Washington Independent Review of Books
“Jordan spins a tale of forgotten foods in Edible Memory. It’s not a cookbook, though reading Jordan wax nostalgic about heirloom tomatoes and other ‘antiques of the food world’ will certainly make you want to head to the nearest farmers’ market; fill your reusable shopping bag with cosmic purple carrots, Chioggia beets, and pink pearl apples; and then head right home to cook a feast. I’m a fan!”
 
Spectator
“Jordan believes we should be remembering more than just the sensual pleasures of eating, however. Odd as it may seem, there are individual types among species of foods that are now forgotten. . . . The very thought of a forgotten turnip is enough to get me thoroughly ensconced in Edible Memory.
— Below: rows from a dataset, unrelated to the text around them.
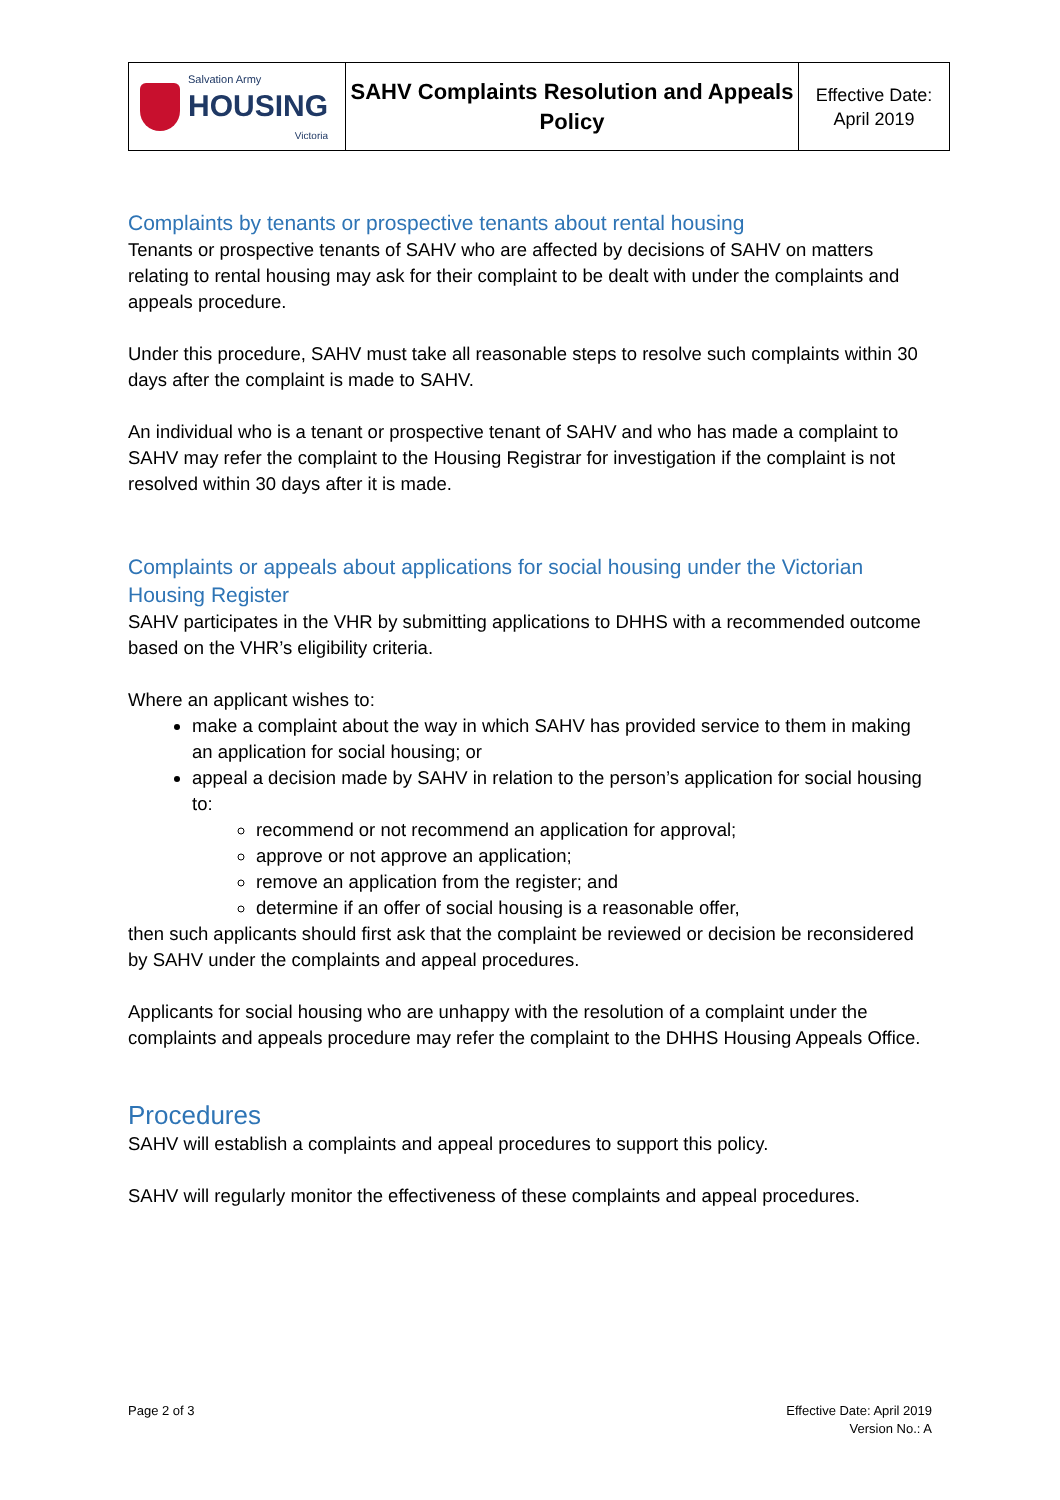| Salvation Army HOUSING Victoria | SAHV Complaints Resolution and Appeals Policy | Effective Date: April 2019 |
Complaints by tenants or prospective tenants about rental housing
Tenants or prospective tenants of SAHV who are affected by decisions of SAHV on matters relating to rental housing may ask for their complaint to be dealt with under the complaints and appeals procedure.
Under this procedure, SAHV must take all reasonable steps to resolve such complaints within 30 days after the complaint is made to SAHV.
An individual who is a tenant or prospective tenant of SAHV and who has made a complaint to SAHV may refer the complaint to the Housing Registrar for investigation if the complaint is not resolved within 30 days after it is made.
Complaints or appeals about applications for social housing under the Victorian Housing Register
SAHV participates in the VHR by submitting applications to DHHS with a recommended outcome based on the VHR’s eligibility criteria.
Where an applicant wishes to:
make a complaint about the way in which SAHV has provided service to them in making an application for social housing; or
appeal a decision made by SAHV in relation to the person’s application for social housing to:
recommend or not recommend an application for approval;
approve or not approve an application;
remove an application from the register; and
determine if an offer of social housing is a reasonable offer,
then such applicants should first ask that the complaint be reviewed or decision be reconsidered by SAHV under the complaints and appeal procedures.
Applicants for social housing who are unhappy with the resolution of a complaint under the complaints and appeals procedure may refer the complaint to the DHHS Housing Appeals Office.
Procedures
SAHV will establish a complaints and appeal procedures to support this policy.
SAHV will regularly monitor the effectiveness of these complaints and appeal procedures.
Page 2 of 3 Effective Date: April 2019
Version No.: A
Jordan, struck by the sight of knobbly tomatoes in various colours at her local farmers’ market, wonders where they have been and how it was possible to bring them back from the dead, as it were — and also why we now love these new-old breeds so dearly. . . . Plantsmen and anyone who loves food will treasure Jordan’s book — it simply confirms that food is not just fuel.”
 
Times Literary Supplement
“What isn’t in doubt . . . is the importance of holding on to whatever variation we can in our rapidly homogenizing world. ‘If . . . one orchard disappears, making way for a handful of new houses or a parking lot, a single family’s memory vanishes, as do a few aging fruit trees,’ Jordan says. ‘When this happens on a larger scale, we lose something much bigger.’ If Jordan is right, we risk literally paving over paradise.”
 
Milwaukee Shepherd Express
“Jordan writes beautifully and with enthusiasm, reminding us that the crops we cultivate and the food on our table have changed along with social conditions.”
 
Choice
“Jordan charts her journey through ancient orchards, farmers’ markets, and modern supermarkets in search of both the reality and the fantasy of ‘heirloom’ fruits and vegetables.  . . . Located midway between scholarly and popular genres, this book .  . . could prompt a good classroom discussion of authenticity and the invention of tradition. Recommended.”